9 September 2013

Cicero wrote: ‘People think I have lost my senses if I speak on politics as I ought, and a powerless prisoner if I say nothing.’

Nicolas Werth, the great chronicler of Stalin’s murdered millions, achieved by the silent approval of the masses, defined the authorising system of the genocide as being possible due to ‘the fictionalisation of the political discourse.’

In Britain the last gasps of theorising on power came from the shipwrecked European exiles washed upon its shores after the wreckage of Russia and Germany, Isiah Berlin and Lewis Namier whose writings today can be seen as worthless, mere visa applications. The last sixty years have simply been void of either deep analysis or high aspiration of our human crisis.

Numbed by an epoch of dictatorships, we bowed our necks and accepted the appalling transfer of power from political forum to banking institution, from legislation to information technology. With Edward Snowden a homeless exile in Russia, in danger of his life, the words Cicero wrote to Marcellus in exile, still stand: “Wherever you are, remember, that you are equally within the power of the conqueror.”

If you want a date from which this distortion of rational political discourse began surely, the foundational moment arrives with the first issue of paper money establishing the American Revolution, which bore the motto: ‘Libertas carior auro’ – Liberty is dearer than gold money. Once the transfer of owned wealth was accepted as surrendered to receive in its place a piece of paper – that is enslavement – it was to be renamed liberty.

The American adventure began with clarity – facing the knowledge that elite rule worked but the masses had to be acknowledged. John Adams, founder of the new nation, author of ‘A Defence of the Consitutions of the United States’, wrote: ‘I was always for a free republic, not a democracy, which is arbitrary, tyrannical, bloody, cruel and intolerable as a government.’

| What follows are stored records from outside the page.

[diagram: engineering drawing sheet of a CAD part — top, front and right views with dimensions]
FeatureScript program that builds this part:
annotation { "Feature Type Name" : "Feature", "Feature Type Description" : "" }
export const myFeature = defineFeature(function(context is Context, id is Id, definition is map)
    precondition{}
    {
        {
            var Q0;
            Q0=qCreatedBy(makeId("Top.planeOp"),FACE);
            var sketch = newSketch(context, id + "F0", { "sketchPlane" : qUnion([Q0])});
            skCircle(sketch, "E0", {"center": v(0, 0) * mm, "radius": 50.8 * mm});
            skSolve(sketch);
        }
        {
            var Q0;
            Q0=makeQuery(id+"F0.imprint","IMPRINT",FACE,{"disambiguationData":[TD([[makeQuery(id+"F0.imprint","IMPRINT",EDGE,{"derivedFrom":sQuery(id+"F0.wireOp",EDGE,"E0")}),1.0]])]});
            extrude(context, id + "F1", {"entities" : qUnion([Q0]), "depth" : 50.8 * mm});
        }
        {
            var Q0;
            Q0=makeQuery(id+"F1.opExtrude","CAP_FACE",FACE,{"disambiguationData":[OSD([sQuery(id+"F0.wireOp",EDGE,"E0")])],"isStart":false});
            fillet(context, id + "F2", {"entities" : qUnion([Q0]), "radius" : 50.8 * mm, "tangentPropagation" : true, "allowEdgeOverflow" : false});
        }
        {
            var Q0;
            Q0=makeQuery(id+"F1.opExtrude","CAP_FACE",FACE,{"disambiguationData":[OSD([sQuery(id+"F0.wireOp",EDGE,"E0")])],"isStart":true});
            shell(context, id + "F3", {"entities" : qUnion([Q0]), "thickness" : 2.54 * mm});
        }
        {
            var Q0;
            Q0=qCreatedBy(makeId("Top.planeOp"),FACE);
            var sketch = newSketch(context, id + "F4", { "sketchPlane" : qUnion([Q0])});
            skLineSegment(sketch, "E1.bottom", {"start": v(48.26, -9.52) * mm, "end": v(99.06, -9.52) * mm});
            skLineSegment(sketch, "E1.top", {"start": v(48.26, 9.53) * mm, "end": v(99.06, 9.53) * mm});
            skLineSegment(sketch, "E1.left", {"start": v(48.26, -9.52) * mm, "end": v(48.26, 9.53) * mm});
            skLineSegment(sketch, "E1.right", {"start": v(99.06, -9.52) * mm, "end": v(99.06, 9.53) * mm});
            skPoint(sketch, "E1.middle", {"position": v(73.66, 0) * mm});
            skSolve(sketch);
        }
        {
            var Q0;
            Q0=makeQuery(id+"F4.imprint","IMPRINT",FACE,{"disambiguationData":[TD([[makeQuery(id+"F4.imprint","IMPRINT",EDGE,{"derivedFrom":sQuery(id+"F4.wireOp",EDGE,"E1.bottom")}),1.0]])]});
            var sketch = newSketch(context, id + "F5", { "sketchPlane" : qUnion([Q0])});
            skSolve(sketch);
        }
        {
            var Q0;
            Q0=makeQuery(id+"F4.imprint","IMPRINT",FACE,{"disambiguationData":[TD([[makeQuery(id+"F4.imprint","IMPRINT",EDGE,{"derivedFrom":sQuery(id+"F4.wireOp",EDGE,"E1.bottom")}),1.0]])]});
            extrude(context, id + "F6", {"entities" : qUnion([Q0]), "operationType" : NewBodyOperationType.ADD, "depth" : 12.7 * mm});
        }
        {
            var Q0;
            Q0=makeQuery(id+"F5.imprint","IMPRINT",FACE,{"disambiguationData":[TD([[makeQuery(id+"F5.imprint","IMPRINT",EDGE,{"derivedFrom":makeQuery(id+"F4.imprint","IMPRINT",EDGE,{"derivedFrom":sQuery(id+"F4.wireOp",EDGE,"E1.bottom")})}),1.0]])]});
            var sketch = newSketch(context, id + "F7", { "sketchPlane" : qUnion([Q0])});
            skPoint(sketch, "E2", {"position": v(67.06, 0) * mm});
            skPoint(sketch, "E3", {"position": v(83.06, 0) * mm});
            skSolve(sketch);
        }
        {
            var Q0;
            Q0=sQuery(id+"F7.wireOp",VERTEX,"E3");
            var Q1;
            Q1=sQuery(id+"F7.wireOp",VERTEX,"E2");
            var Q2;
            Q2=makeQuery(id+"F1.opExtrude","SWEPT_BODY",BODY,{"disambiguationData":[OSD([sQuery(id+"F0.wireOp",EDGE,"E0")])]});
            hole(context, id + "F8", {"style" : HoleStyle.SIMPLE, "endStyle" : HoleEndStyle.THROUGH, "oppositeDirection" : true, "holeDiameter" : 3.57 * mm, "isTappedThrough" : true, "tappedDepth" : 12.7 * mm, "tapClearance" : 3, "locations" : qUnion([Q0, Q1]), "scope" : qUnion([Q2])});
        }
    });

The macabre doctrine of government by a universal-franchise has doomed the world to a cycle of genocidal disasters, the worst of which – if things do not change – has yet to come.

Montesquieu wrote in his still radical text, ‘L’Esprit des Lois’: ‘Le bas peuple, qui est le tyran le plus insolent que l’on puisse avoir…Ils sont en quellque façon libres et par consequent insolents; car il n’y a rien pis que la populace libre.’

‘There is nothing worse than a free populace.’ The phrase still shocks. However, an examination of modern history shows that what has structurally presented itself as the rule of the masses has not only revealed itself to be either a rule by dictator or by a tiny oligarchy, e.g. World War Two with a popular dictator versus an imposed dictator allied to a tiny American elite.

The recent holocaust that shattered Iraq was steered by two dubious leaders against the recorded desire of the British and American masses.

More profound remains our present situation. For those romantics who believe still that the mass electorate must decide – a completely new situation now adheres. The nation state – vehicle of the electoral process – is now an empty shell whose only reality is its national football team. All the cords and sinews, blood and muscle of the modern community stretch way beyond the local electorate.

As Harold Laski wrote back in the 1930’s:

‘A new formula was needed for a state of which the roots had spread beyond the voting audience.’